▸ **Information**:
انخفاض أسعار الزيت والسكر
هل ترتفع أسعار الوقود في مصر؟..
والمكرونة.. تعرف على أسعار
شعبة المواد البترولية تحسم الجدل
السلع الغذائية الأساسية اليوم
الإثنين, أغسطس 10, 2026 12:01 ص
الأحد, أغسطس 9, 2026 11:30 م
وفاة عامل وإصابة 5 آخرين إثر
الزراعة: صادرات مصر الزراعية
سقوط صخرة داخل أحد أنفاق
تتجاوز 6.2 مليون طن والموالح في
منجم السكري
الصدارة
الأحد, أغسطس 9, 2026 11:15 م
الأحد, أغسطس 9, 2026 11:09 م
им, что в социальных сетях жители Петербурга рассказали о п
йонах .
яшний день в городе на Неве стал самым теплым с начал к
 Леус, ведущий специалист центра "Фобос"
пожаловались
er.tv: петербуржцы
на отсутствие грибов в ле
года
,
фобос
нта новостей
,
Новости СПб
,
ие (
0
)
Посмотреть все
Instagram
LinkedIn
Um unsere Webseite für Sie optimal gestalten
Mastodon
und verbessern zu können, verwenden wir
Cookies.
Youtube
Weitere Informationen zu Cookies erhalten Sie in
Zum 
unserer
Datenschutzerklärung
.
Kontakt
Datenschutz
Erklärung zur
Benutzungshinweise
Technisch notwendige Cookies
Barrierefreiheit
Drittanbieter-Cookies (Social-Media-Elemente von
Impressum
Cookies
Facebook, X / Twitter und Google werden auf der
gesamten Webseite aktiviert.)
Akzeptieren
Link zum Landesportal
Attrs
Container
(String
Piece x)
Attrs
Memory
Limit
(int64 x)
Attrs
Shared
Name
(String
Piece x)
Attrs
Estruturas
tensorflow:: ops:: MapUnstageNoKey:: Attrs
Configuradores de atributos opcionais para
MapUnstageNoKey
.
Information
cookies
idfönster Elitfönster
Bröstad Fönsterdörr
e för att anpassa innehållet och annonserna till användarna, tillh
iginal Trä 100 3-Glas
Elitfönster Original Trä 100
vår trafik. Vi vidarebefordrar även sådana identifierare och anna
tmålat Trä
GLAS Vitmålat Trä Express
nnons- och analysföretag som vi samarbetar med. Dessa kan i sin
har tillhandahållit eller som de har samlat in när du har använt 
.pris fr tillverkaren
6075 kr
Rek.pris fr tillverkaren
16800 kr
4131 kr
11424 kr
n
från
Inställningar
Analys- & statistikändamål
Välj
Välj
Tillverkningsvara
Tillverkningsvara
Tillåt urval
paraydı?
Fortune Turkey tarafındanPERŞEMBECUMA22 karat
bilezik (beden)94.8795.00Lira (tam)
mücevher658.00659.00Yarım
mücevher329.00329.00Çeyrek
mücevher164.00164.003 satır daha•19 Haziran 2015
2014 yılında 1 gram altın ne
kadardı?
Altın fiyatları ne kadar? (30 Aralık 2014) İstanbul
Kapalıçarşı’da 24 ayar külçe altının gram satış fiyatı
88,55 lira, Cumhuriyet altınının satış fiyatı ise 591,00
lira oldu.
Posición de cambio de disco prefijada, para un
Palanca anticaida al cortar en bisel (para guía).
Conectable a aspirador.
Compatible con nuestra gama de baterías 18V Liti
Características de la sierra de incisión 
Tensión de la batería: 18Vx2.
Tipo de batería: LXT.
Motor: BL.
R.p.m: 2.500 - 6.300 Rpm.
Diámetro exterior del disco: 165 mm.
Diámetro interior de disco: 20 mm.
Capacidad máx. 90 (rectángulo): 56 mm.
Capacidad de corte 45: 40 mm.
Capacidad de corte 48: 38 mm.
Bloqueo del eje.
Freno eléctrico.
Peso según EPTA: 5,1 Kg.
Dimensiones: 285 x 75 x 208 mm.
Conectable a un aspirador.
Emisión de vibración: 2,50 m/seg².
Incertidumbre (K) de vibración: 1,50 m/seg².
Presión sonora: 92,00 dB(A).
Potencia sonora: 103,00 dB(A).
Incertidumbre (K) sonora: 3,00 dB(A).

▸ **Exercise goal**: Each entry must be printed again exactly as given.

▸ **Solution to this task**:
انخفاض أسعار الزيت والسكر
هل ترتفع أسعار الوقود في مصر؟..
والمكرونة.. تعرف على أسعار
شعبة المواد البترولية تحسم الجدل
السلع الغذائية الأساسية اليوم
الإثنين, أغسطس 10, 2026 12:01 ص
الأحد, أغسطس 9, 2026 11:30 م
وفاة عامل وإصابة 5 آخرين إثر
الزراعة: صادرات مصر الزراعية
سقوط صخرة داخل أحد أنفاق
تتجاوز 6.2 مليون طن والموالح في
منجم السكري
الصدارة
الأحد, أغسطس 9, 2026 11:15 م
الأحد, أغسطس 9, 2026 11:09 م
им, что в социальных сетях жители Петербурга рассказали о п
йонах .
яшний день в городе на Неве стал самым теплым с начал к
 Леус, ведущий специалист центра "Фобос"
пожаловались
er.tv: петербуржцы
на отсутствие грибов в ле
года
,
фобос
нта новостей
,
Новости СПб
,
ие (
0
)
Посмотреть все
Instagram
LinkedIn
Um unsere Webseite für Sie optimal gestalten
Mastodon
und verbessern zu können, verwenden wir
Cookies.
Youtube
Weitere Informationen zu Cookies erhalten Sie in
Zum 
unserer
Datenschutzerklärung
.
Kontakt
Datenschutz
Erklärung zur
Benutzungshinweise
Technisch notwendige Cookies
Barrierefreiheit
Drittanbieter-Cookies (Social-Media-Elemente von
Impressum
Cookies
Facebook, X / Twitter und Google werden auf der
gesamten Webseite aktiviert.)
Akzeptieren
Link zum Landesportal
Attrs
Container
(String
Piece x)
Attrs
Memory
Limit
(int64 x)
Attrs
Shared
Name
(String
Piece x)
Attrs
Estruturas
tensorflow:: ops:: MapUnstageNoKey:: Attrs
Configuradores de atributos opcionais para
MapUnstageNoKey
.
Information
cookies
idfönster Elitfönster
Bröstad Fönsterdörr
e för att anpassa innehållet och annonserna till användarna, tillh
iginal Trä 100 3-Glas
Elitfönster Original Trä 100
vår trafik. Vi vidarebefordrar även sådana identifierare och anna
tmålat Trä
GLAS Vitmålat Trä Express
nnons- och analysföretag som vi samarbetar med. Dessa kan i sin
har tillhandahållit eller som de har samlat in när du har använt 
.pris fr tillverkaren
6075 kr
Rek.pris fr tillverkaren
16800 kr
4131 kr
11424 kr
n
från
Inställningar
Analys- & statistikändamål
Välj
Välj
Tillverkningsvara
Tillverkningsvara
Tillåt urval
paraydı?
Fortune Turkey tarafındanPERŞEMBECUMA22 karat
bilezik (beden)94.8795.00Lira (tam)
mücevher658.00659.00Yarım
mücevher329.00329.00Çeyrek
mücevher164.00164.003 satır daha•19 Haziran 2015
2014 yılında 1 gram altın ne
kadardı?
Altın fiyatları ne kadar? (30 Aralık 2014) İstanbul
Kapalıçarşı’da 24 ayar külçe altının gram satış fiyatı
88,55 lira, Cumhuriyet altınının satış fiyatı ise 591,00
lira oldu.
Posición de cambio de disco prefijada, para un
Palanca anticaida al cortar en bisel (para guía).
Conectable a aspirador.
Compatible con nuestra gama de baterías 18V Liti
Características de la sierra de incisión 
Tensión de la batería: 18Vx2.
Tipo de batería: LXT.
Motor: BL.
R.p.m: 2.500 - 6.300 Rpm.
Diámetro exterior del disco: 165 mm.
Diámetro interior de disco: 20 mm.
Capacidad máx. 90 (rectángulo): 56 mm.
Capacidad de corte 45: 40 mm.
Capacidad de corte 48: 38 mm.
Bloqueo del eje.
Freno eléctrico.
Peso según EPTA: 5,1 Kg.
Dimensiones: 285 x 75 x 208 mm.
Conectable a un aspirador.
Emisión de vibración: 2,50 m/seg².
Incertidumbre (K) de vibración: 1,50 m/seg².
Presión sonora: 92,00 dB(A).
Potencia sonora: 103,00 dB(A).
Incertidumbre (K) sonora: 3,00 dB(A).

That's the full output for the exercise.